Are you proud of me? This is the third day in a row that I have posted! For a slacker blogger like me that is really, really good. Yes, I do want a cookie...What kind do you have?
You know what I find frustrating....is that little voice in the back of ones head who I affectionately named Egor. You see, Egor is responsible for what comes in and what comes out of the noggin. You might now him by his terrible work ethic of giving our guest Hope (who comes to stay at my bed and breakfast once a month) a key to come and go as she pleases without paying, the one who allows those crappy thoughts to take up permanent residency, and he is also responsible for that what-if disease.
Now I do not mean to pick on that little old fella but he is just so stuck in his ways. He is an older gentleman who came from a different era. He does do some good things like making one think very carefully about big descions and he occasionally he has some timeless wisdom. But dammit, right now I am irratated.
We were hanging out talking and I told him about my enthused thoughts of adopting internationally. He had the nerve to remind me that if I do international adoption that I will not have a newborn. I said so what. But then I got to thinking about it. Damn him. What if I never get to hold a new (and I mean new...like with the tags still on it) baby. I do not mean just hold anyone's baby but my own baby. The doubts after all the excitement here lately is now having the every action has an opposite reaction or whatever that phrase is.
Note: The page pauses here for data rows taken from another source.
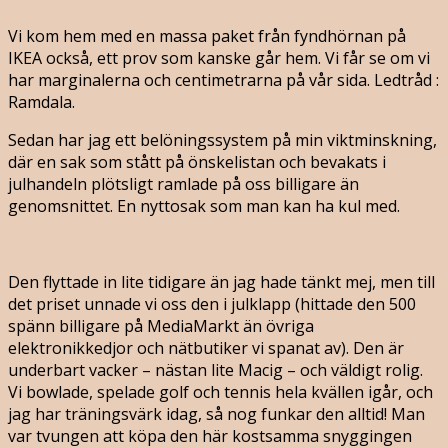
Vi kom hem med en massa paket från fyndhörnan på
IKEA också, ett prov som kanske går hem. Vi får se om vi
har marginalerna och centimetrarna på vår sida. Ledtråd :
Ramdala.
Sedan har jag ett belöningssystem på min viktminskning,
där en sak som stått på önskelistan och bevakats i
julhandeln plötsligt ramlade på oss billigare än
genomsnittet. En nyttosak som man kan ha kul med.
Den flyttade in lite tidigare än jag hade tänkt mej, men till
det priset unnade vi oss den i julklapp (hittade den 500
spänn billigare på MediaMarkt än övriga
elektronikkedjor och nätbutiker vi spanat av). Den är
underbart vacker – nästan lite Macig – och väldigt rolig.
Vi bowlade, spelade golf och tennis hela kvällen igår, och
jag har träningsvärk idag, så nog funkar den alltid! Man
var tvungen att köpa den här kostsamma snyggingen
Then Egor said that I am going to have to do a home study. I replied Duh! Well actually I said yes that is true but in my hidden part of my brain I was sassing him. He said that if it were him he would not want people traipsing in his house and personal life. I said Yes, I understand but it is necesary in order to make sure our home and lives are safe for a child. He said that he did not need some person telling him his house stank. My thought was that it does stink of moth balls and fifty year old furniture but I knew what he meant. Because again secretly I was thinking that my ego is annoyed that someone gets to come into my life and say I am worthy or not. If my eggs worked no one would be able to question whether I was worthy. Now, I know that the home study will go fine but it is just the intrusion of it all.
Egor then proceeded to remind me of things that I had already thought about. I listened quietly annoyed because I knew that these issues were out of my control.....out of my control....out of my control....This just sucks. My kids will already be vaccinated without me choosing which ones or none at all, they will not be able to be breast fed, and someone else will have made descions for my child that I had no part in. This is really frustrating for my inner control freak. My inner (and sometimes she is outer) control freak really is not pleased with having to contend with other's ability to question how medically, socially, religously, and nutritionally I am taking care of my children.
Thoughts of course popped up after I contemplated the whole control freak issue..what if I have created my infertility by demanding my body to work when and how I say.
All negative thoughts aside I am excited and will go on. The Egor's in my B and B and others will not get in my way of what I want...I am too much of a control freak and prove you wrong kind of gal. But again...dammit Egor....just shutup already.